The 14-day Relative Strength Index (RSI) stands at 42.65, holding under the neutral 50 mark. This positioning points to waning bullish momentum rather than an oversold condition.
| Technical Level | Description | Approximate Value |
|---|---|---|
| Initial Support | Lower Bollinger Band / first demand area | 183.55 |
| Key Resistance | 100-day moving average | 184.55 |
| Next Resistance | Bollinger middle band | 184.95 |
| Further Upside Target | Upper Bollinger Band | 186.35 |
| Momentum Gauge | RSI (14) | 42.65 |
On the downside, initial support is located around the lower Bollinger Band near 183.55, which represents the first notable demand area that could slow the current retracement. A decisive move below this band would likely open the door to a deeper corrective phase.
On the upside, a daily close back above the 100-day moving average at 184.55 is required to alleviate immediate downside pressure. Such a move would clear the way for a potential advance toward the Bollinger middle band around 184.95, followed by the upper band at 186.35.
(The technical analysis of this story was written with the help of an AI tool.)

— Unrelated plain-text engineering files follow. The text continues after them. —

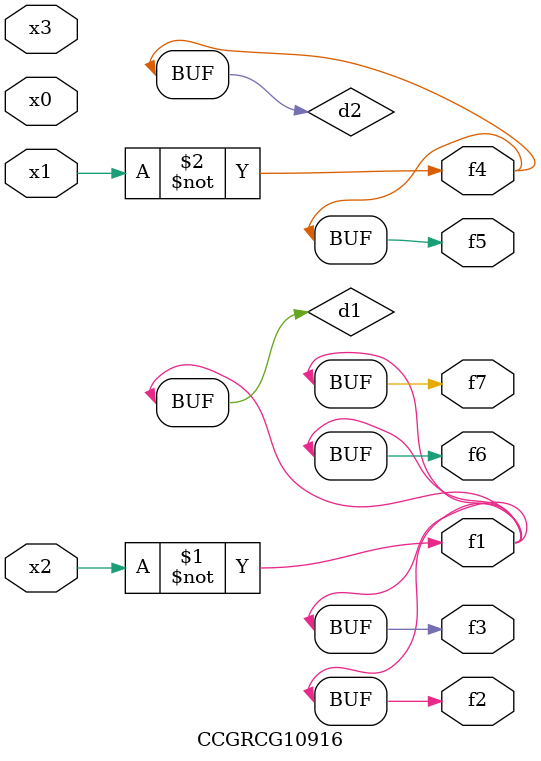
<source format=v>
module CCGRCG10916(
	input x0, x1, x2, x3,
	output f1, f2, f3, f4, f5, f6, f7
);

	wire d1, d2;

	xnor (d1, x2);
	not (d2, x1);
	assign f1 = d1;
	assign f2 = d1;
	assign f3 = d1;
	assign f4 = d2;
	assign f5 = d2;
	assign f6 = d1;
	assign f7 = d1;
endmodule

</source>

Japanese Yen: Key Drivers Overview
What influences the Japanese Yen?
The Japanese Yen (JPY) is one of the world’s most traded currencies. Its value is broadly determined by the performance of the Japanese economy, but more specifically by the Bank of Japan’s policy, the differential between Japanese and US bond yields, or risk sentiment among traders, among other factors.
Role of the Bank of Japan
One of the Bank of Japan’s mandates is currency control, so its moves are key for the Yen. The BoJ has directly intervened in currency markets sometimes, generally to lower the value of the Yen, although it refrains from doing it often due to political concerns of its main trading partners. The BoJ ultra-loose monetary policy between 2013 and 2024 caused the Yen to depreciate against its main currency peers due to an increasing policy divergence between the Bank of Japan and other main central banks. More recently, the gradually unwinding of this ultra-loose policy has given some support to the Yen.
Impact of Yield Differentials
Over the last decade, the BoJ’s stance of sticking to ultra-loose monetary policy has led to a widening policy divergence with other central banks, particularly with the US Federal Reserve. This supported a widening of the differential between the 10-year US and Japanese bonds, which favored the US Dollar against the Japanese Yen. The BoJ decision in 2024 to gradually abandon the ultra-loose policy, coupled with interest-rate cuts in other major central banks, is narrowing this differential.
Risk Sentiment and Safe-Haven Flows
The Japanese Yen is often seen as a safe-haven investment. This means that in times of market stress, investors are more likely to put their money in the Japanese currency due to its supposed reliability and stability. Turbulent times are likely to strengthen the Yen’s value against other currencies seen as more risky to invest in.